Not Excluding Current Customers, Employees, and Competitors
Just as you can tell LinkedIn what aspects of someone’s job or skill set you want to target, you can also tell it what not to include in your targeting.
At the very minimum, you should be excluding at least a list of current customers, employees, and competitors. If you’re not excluding them, you’re including them in your targeting by default, which is a massive waste of money because your customers are already paying you, your employees will never pay you, and your competitors want to crush you. There’s no sense in showing them an ad from you.
Now, there may actually be some cases when you’d want to advertise to customers or employees, but we recommend targeting them in a separate campaign from those that would make ideal prospects for you.
Not Setting Up Website Retargeting Audiences Early
If you plan to retarget website traffic later down the road, be sure to set this up before you start running ads. The reason for this is because LinkedIn can’t track website traffic data retroactively, even if the LinkedIn pixel, which is called the Insight Tag, is properly installed.
To build a website retargeting audience, you must first create what’s called a Matched Audience in the LinkedIn Ads Campaign Manager. Once that’s been created and the Insight Tag is properly installed, then LinkedIn will gather data on your website visitors and will begin building a retargeting audience for you.
Just note that LinkedIn requires a minimum audience size of at least 300 people before you can run ads to them, so depending on how much traffic you get to your website, it could be a while before you can retarget them.
Reporting on Aggregate Metrics
Reporting on LinkedIn Ads can be misleading if the metrics you’re analyzing are inflated. There are at least a few metrics to watch out for.
First is Conversions. What this should be labeled as is Total Conversions because it’s a combination of both Click and View-Through Conversions. A Click Conversion is when someone sees your ad, clicks, and then converts, whereas a View-Through Conversion is when someone sees your ad, doesn’t click, but still converts by visiting your website another way.

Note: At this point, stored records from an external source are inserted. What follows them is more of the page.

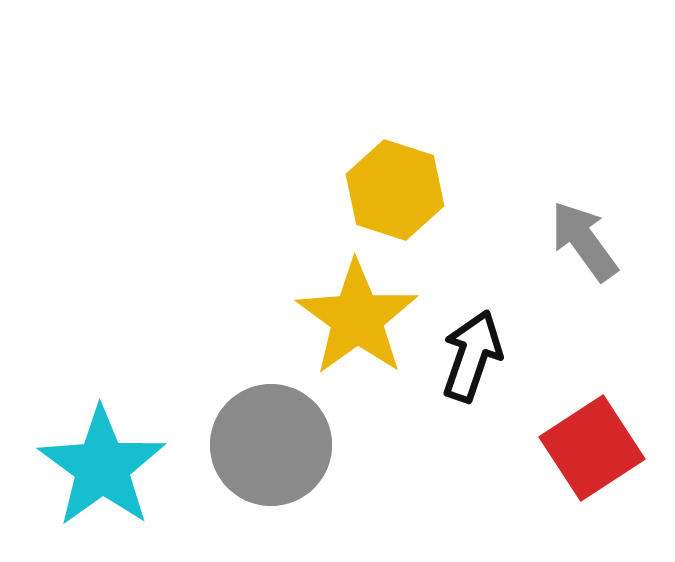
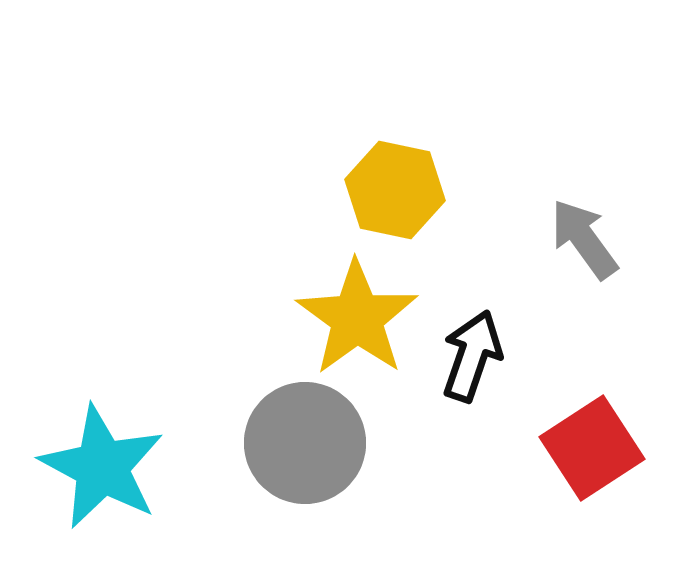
yellow hexagon: rotated 6 degrees counterclockwise
gray arrow: moved 2 px up
gray circle: moved 34 px right, 2 px up
cyan star: rotated 8 degrees counterclockwise
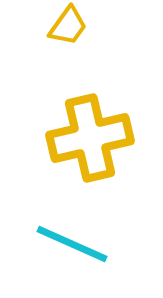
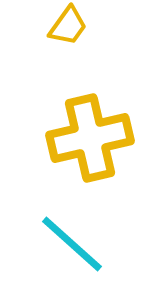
cyan line: rotated 18 degrees clockwise
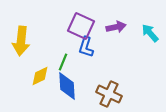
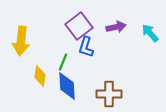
purple square: moved 2 px left; rotated 28 degrees clockwise
yellow diamond: rotated 55 degrees counterclockwise
brown cross: rotated 25 degrees counterclockwise
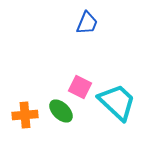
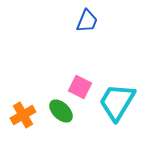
blue trapezoid: moved 2 px up
cyan trapezoid: rotated 102 degrees counterclockwise
orange cross: moved 2 px left; rotated 25 degrees counterclockwise
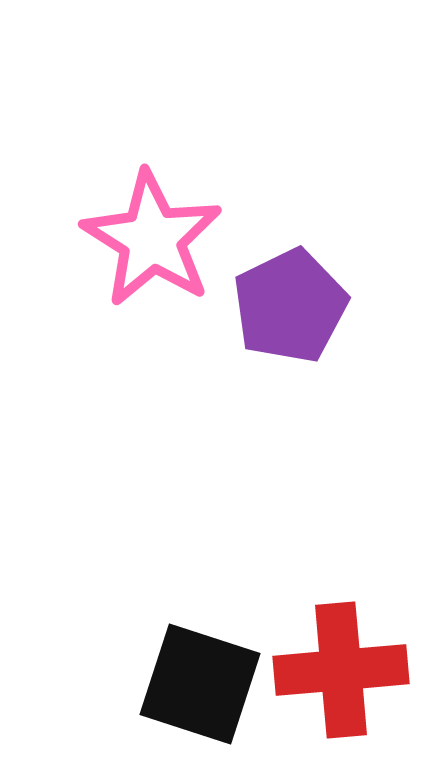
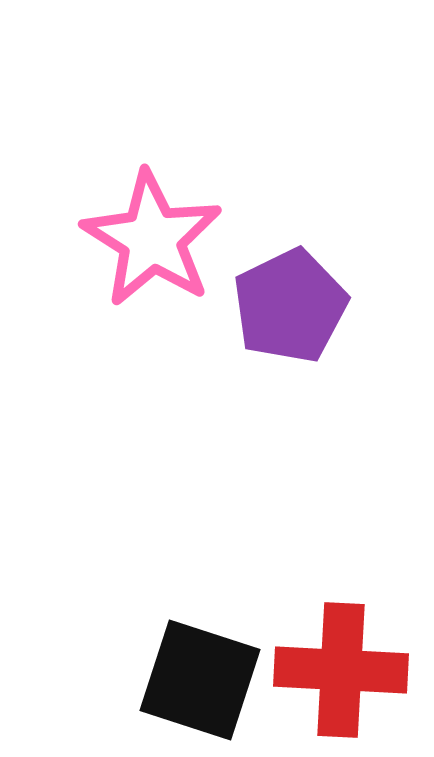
red cross: rotated 8 degrees clockwise
black square: moved 4 px up
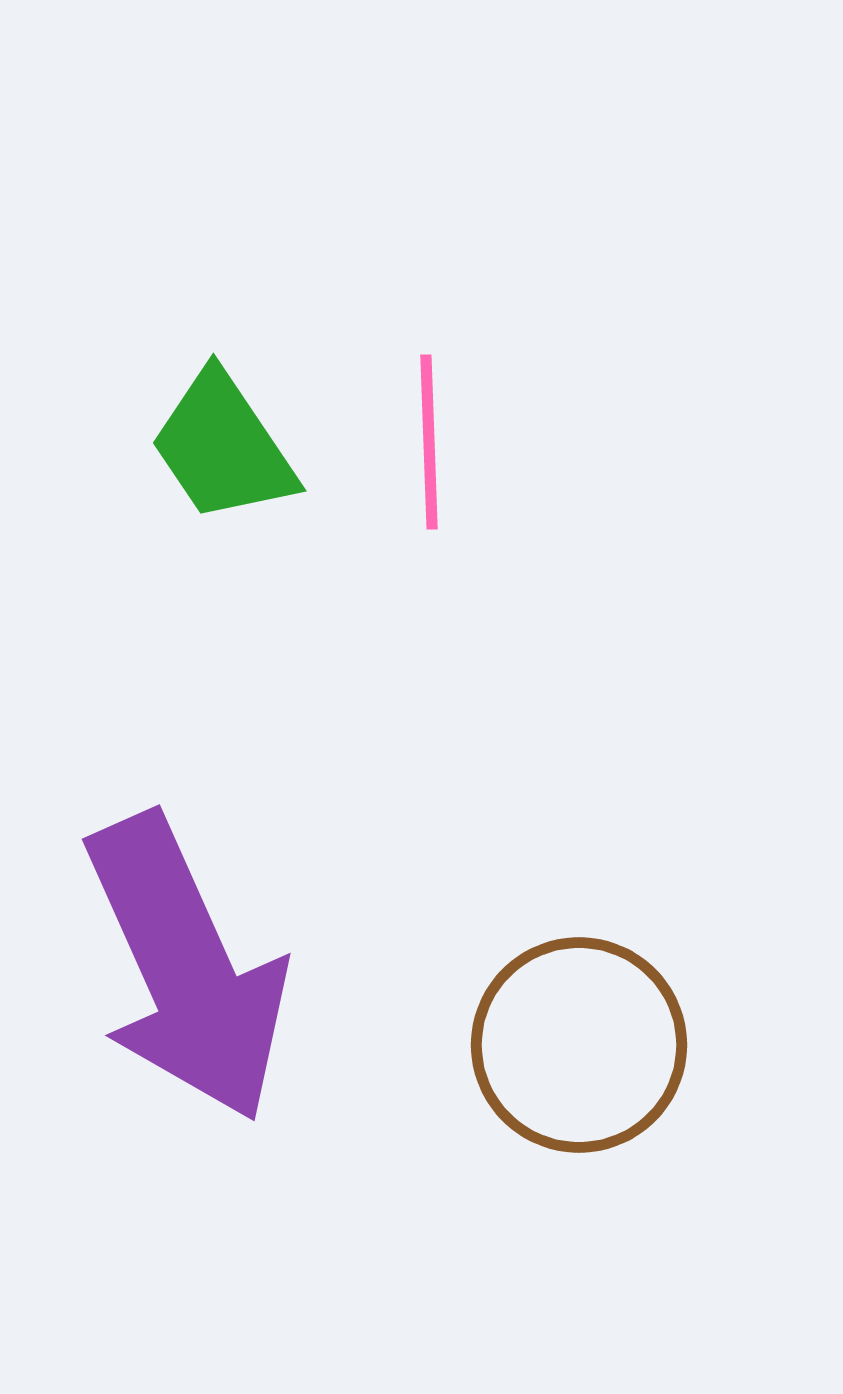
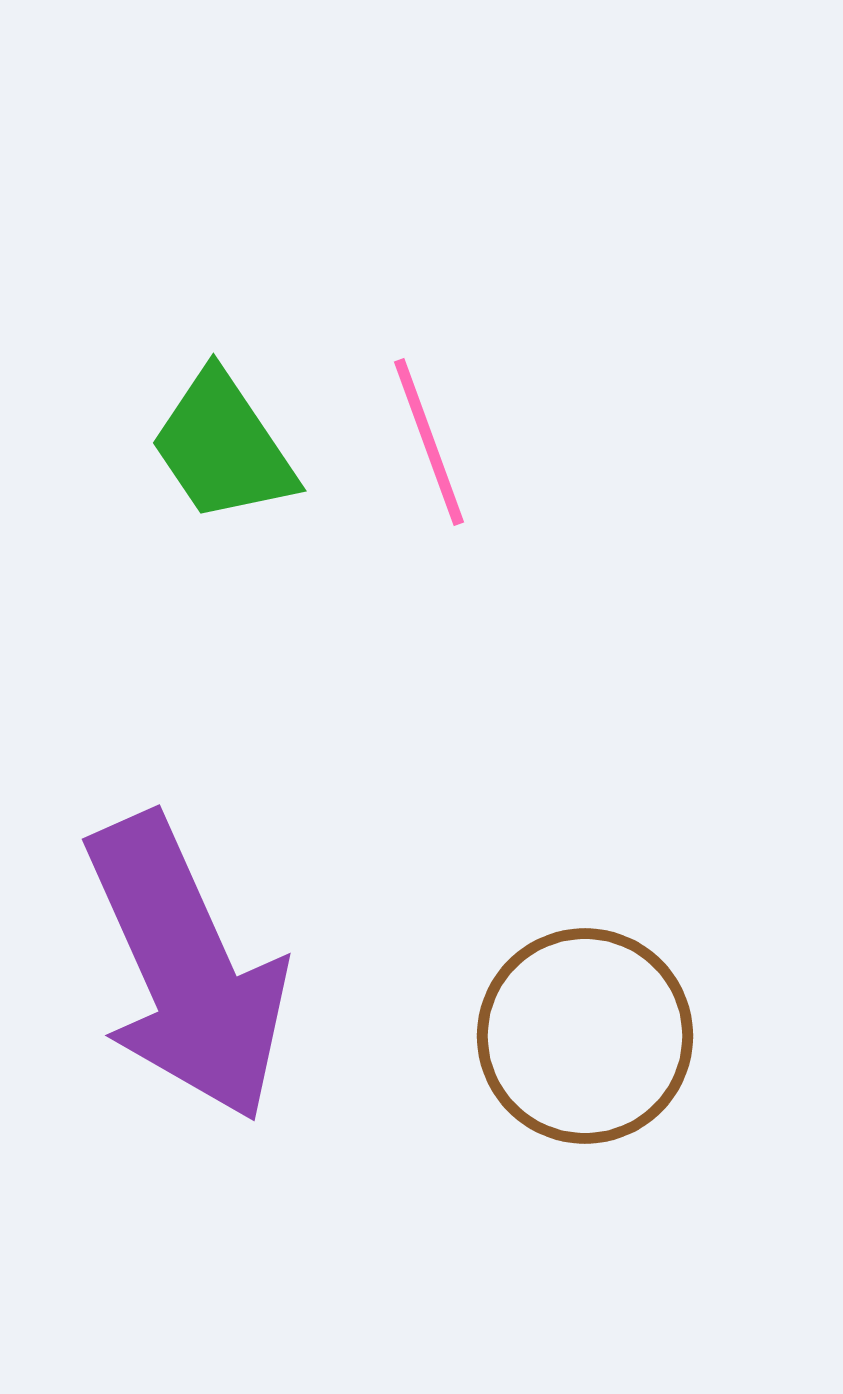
pink line: rotated 18 degrees counterclockwise
brown circle: moved 6 px right, 9 px up
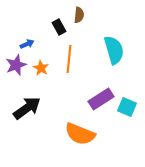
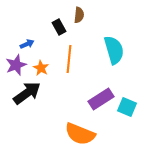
black arrow: moved 15 px up
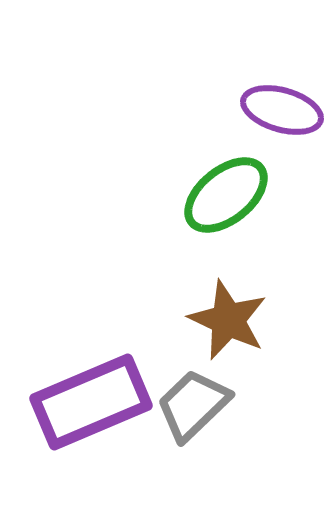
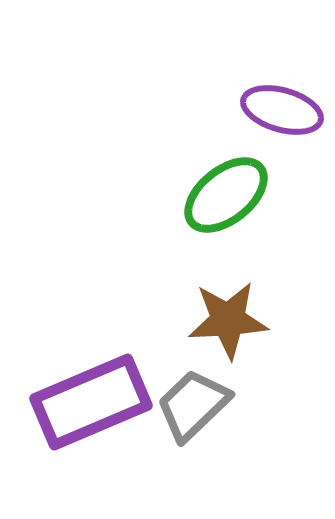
brown star: rotated 28 degrees counterclockwise
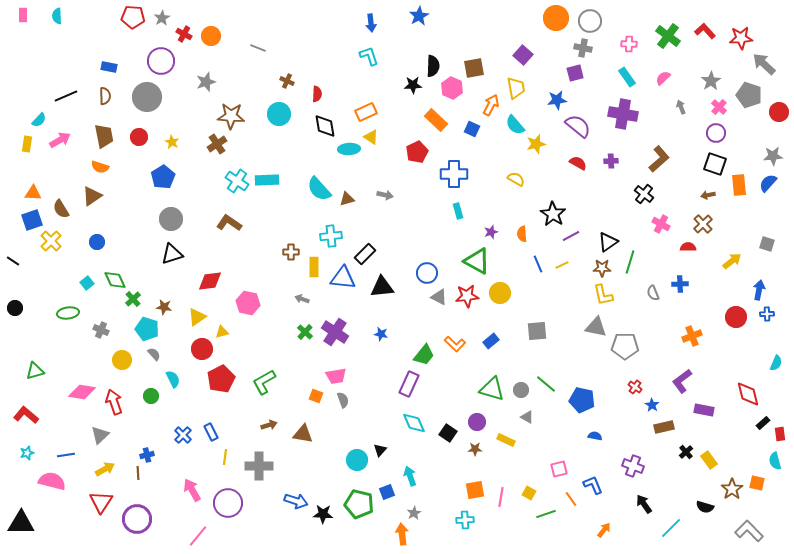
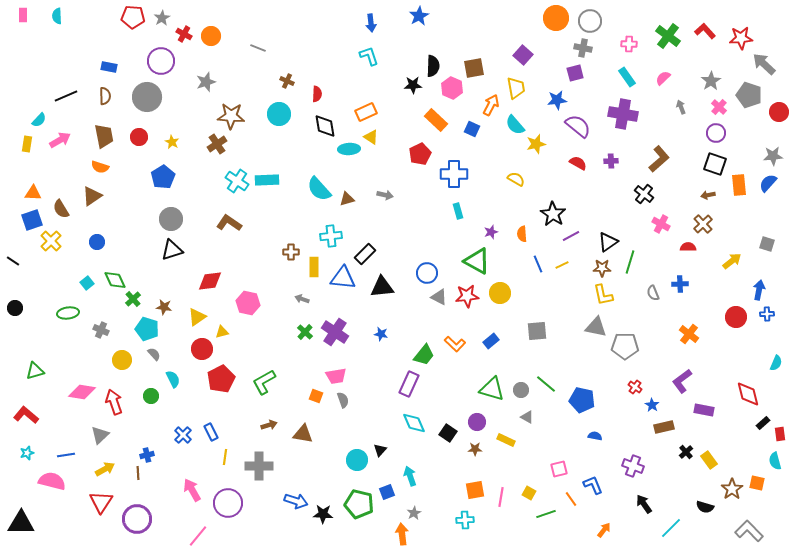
red pentagon at (417, 152): moved 3 px right, 2 px down
black triangle at (172, 254): moved 4 px up
orange cross at (692, 336): moved 3 px left, 2 px up; rotated 30 degrees counterclockwise
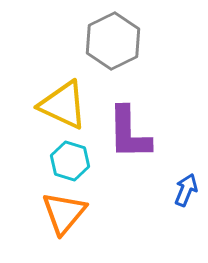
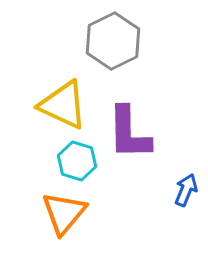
cyan hexagon: moved 7 px right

These can make reporting super messy, if reported as a single metric so it’s good to know the difference and be able to report them separately. You can view them by clicking the Columns dropdown and selecting Conversions & Leads.
Aside from Conversions, if you’re running Message Ads, beware of the Clicks and Impressions metrics, which combine Total Clicks and Impressions with Message Ad Sends and Opens. You can view these metrics separately by clicking the Columns dropdown and selecting Sponsored Messaging.
There’s More Where That Came From
Many advertisers quit the platform too early because they conclude that it’s “too expensive” or that it simply “doesn’t work.” A large part of poor ad performance, though, stems from these 6 pitfalls we’ve just outlined. Avoid them and you’re setting yourself up for LinkedIn Ads success.
That said, this is not an exhaustive list. We’ve covered the most common pitfalls, but that’s not to say there aren’t more. Are there any here we might have missed? Which would you add to this list? Comment below!
And if you want to optimize and scale your LinkedIn Ads for efficiency, but don’t have the time or expertise to do it, consider booking a discovery call with us. LinkedIn Ads is all we do and (after 12 years) we’ve become masters at our craft. We’d absolutely love the chance to get to work with you!
Written by Eric Jones
Great article, for clarification – if the CTR is .49% and I’m spending the daily budget, do you recommend switching to auto-bidding?
Thanks JoAnne! And to answer your question, no – with a CTR of .49% you would pay a much higher cost per click by switching to Maximum Delivery bidding. If you’re spending your full budget at that CTR, then just bid lower until you’re not hitting it every day (or just barely).